Successful separation of conjoined twins made possible by CT imaging and 3D printing
Separating joined twins is a highly risky operation. The surgeries get more complicated if their organs and blood vessels are shared. Hence, the amount of preparation required before attempting the surgery is huge. But now for the first time a combination of detailed CT imaging and 3D printing has been used in the surgical planning for the separation of conjoined twins. This was presented in a study in the annual meeting of the Radiological Society of North America (RSNA).
3-D printing is the technology of making three-dimensional objects from digital files — in medicine, typically MRI or CT scans.These rich medical images can be converted into 3D models, which can later be created into physical models if required. Success of complex surgeries is dependent on surgical planning. Surgeons can hold, cut and manipulate these models to decide on the best possible way to conduct the procedure.
Conjoined twins occur when a single fertilized egg fails to completely split into two. Previously success rate of twin separation surgery was critically low. In 75% of the cases, only one of the twins survive.The condition itself is very rare, about one in every 200,000 live births results in a conjoined twin.
The conjoined twins in question were Knatalye Hope and Adeline Faith Mata, from Texas who were born connected from the chest down to the pelvis on April 11, 2014. “This case was unique in the extent of fusion,” said lead author Dr. Rajesh Krishnamurthy, chief of radiology research and cardiac imaging at Texas Children's Hospital, in a press release. “It was one of the most complex separations ever for conjoined twins.” Specialists at the Texas hospital did a comprehensive study of the twin girls by taking extensive CT scans of their internal structures. The team used volumetric CT imaging with a 320-detector scanner, which gave them accurate and in-depth images of the girls’ bodies. They administered an intravenous contrast separately to each twin , which illuminates blood vessels, the skeletal system and organs, to get a better and clearer picture of their vital structures.They also relied on target mode prospective EKG gating techniques, which freeze the motion of the hearts on the image to get a more detailed view of the cardiovascular anatomy, while reducing radiation exposure to the twins.
"The CT scans showed that the babies' hearts were in the same cavity but were not fused," Krishnamurthy said. "Also, we detected a plane of separation of the liver that the surgeons would be able to use." These scans helped the Texas team in framing color coded 3D printed models of the twins’ skeletal structures and organs. The skeletal structures and supports were made in hard plastic resin, and organs built from a rubber-like material. The livers were printed as separate pieces of the transparent resin, with major blood vessels depicted in white for better visibility. The models were designed so that they could be assembled together or separated during the surgical planning process. It was also featured in different colors to distinguish between the twins.

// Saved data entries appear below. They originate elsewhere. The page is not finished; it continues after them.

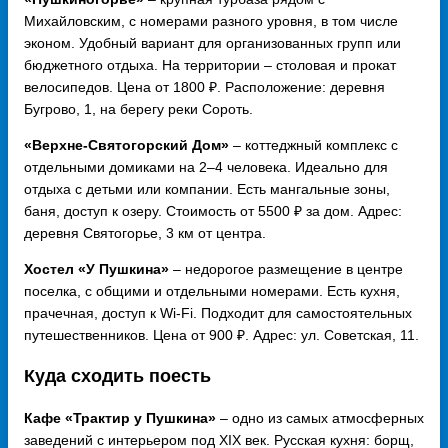
Михайловским, с номерами разного уровня, в том числе
эконом. Удобный вариант для организованных групп или
бюджетного отдыха. На территории – столовая и прокат
велосипедов. Цена от 1800 ₽. Расположение: деревня
Бугрово, 1, на берегу реки Сороть.
«Верхне-Святогорский Дом»
– коттеджный комплекс с
отдельными домиками на 2–4 человека. Идеально для
отдыха с детьми или компании. Есть мангальные зоны,
баня, доступ к озеру. Стоимость от 5500 ₽ за дом. Адрес:
деревня Святогорье, 3 км от центра.
Хостел «У Пушкина»
– недорогое размещение в центре
поселка, с общими и отдельными номерами. Есть кухня,
прачечная, доступ к Wi-Fi. Подходит для самостоятельных
путешественников. Цена от 900 ₽. Адрес: ул. Советская, 11.
Куда сходить поесть
Кафе «Трактир у Пушкина»
– одно из самых атмосферных
заведений с интерьером под XIX век. Русская кухня: борщ,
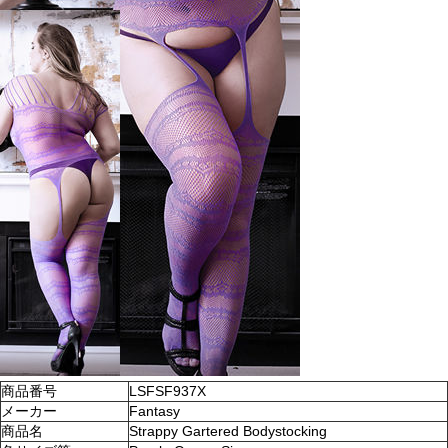
商品番号
LSFSF937X
メーカー
Fantasy
商品名
Strappy Gartered Bodystocking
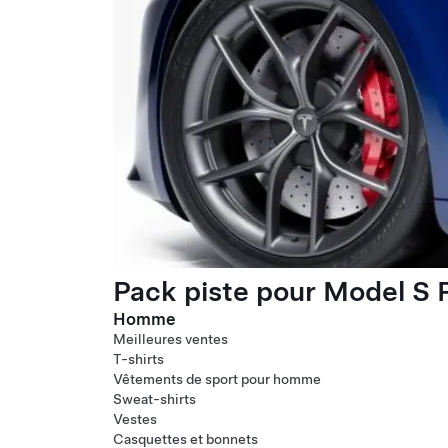
Pack piste pour Model S P
Homme
Meilleures ventes
T-shirts
Vêtements de sport pour homme
Sweat-shirts
Vestes
Casquettes et bonnets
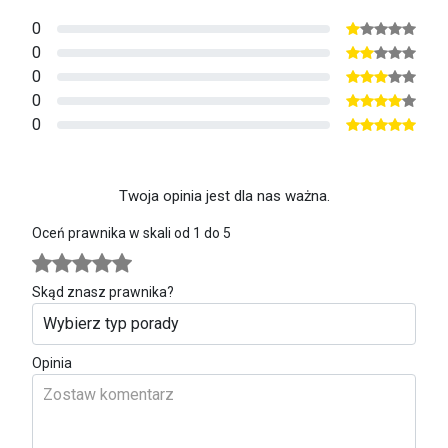
0
0
0
0
0
Twoja opinia jest dla nas ważna.
Oceń prawnika w skali od 1 do 5
Skąd znasz prawnika?
Opinia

A specialist team including 12 surgeons,6 anesthesiologists, and 8 surgical nurses were finally able to attempt the surgery on Feb 17, 2015, when the babies were 10 months old. The operation took 26 hours to be completed. Due to lack of major discrepancies between the models and the actual anatomy of the twins’ , the surgery was a success. Knatalye returned home in May and her twin Adeline went home a month later. "The surgeons found the landmarks for the liver, hearts and pelvic organs just as we had described," Dr. Krishnamurthy said. "The concordance was almost perfect." These models also helped the surgeons explain the whole procedure to the parents before the surgery. The parents were vastly relieved. Dr Krishnamurthy suggests to use this technique as a standard tool in the preparation for surgical separation of joined twins.
"The 3D printing technology has advanced quite a bit, and the costs are declining. What's limiting it is a lack of reimbursement for these services," he said. "The procedure is not currently recognized by insurance companies, so right now hospitals are supporting the costs."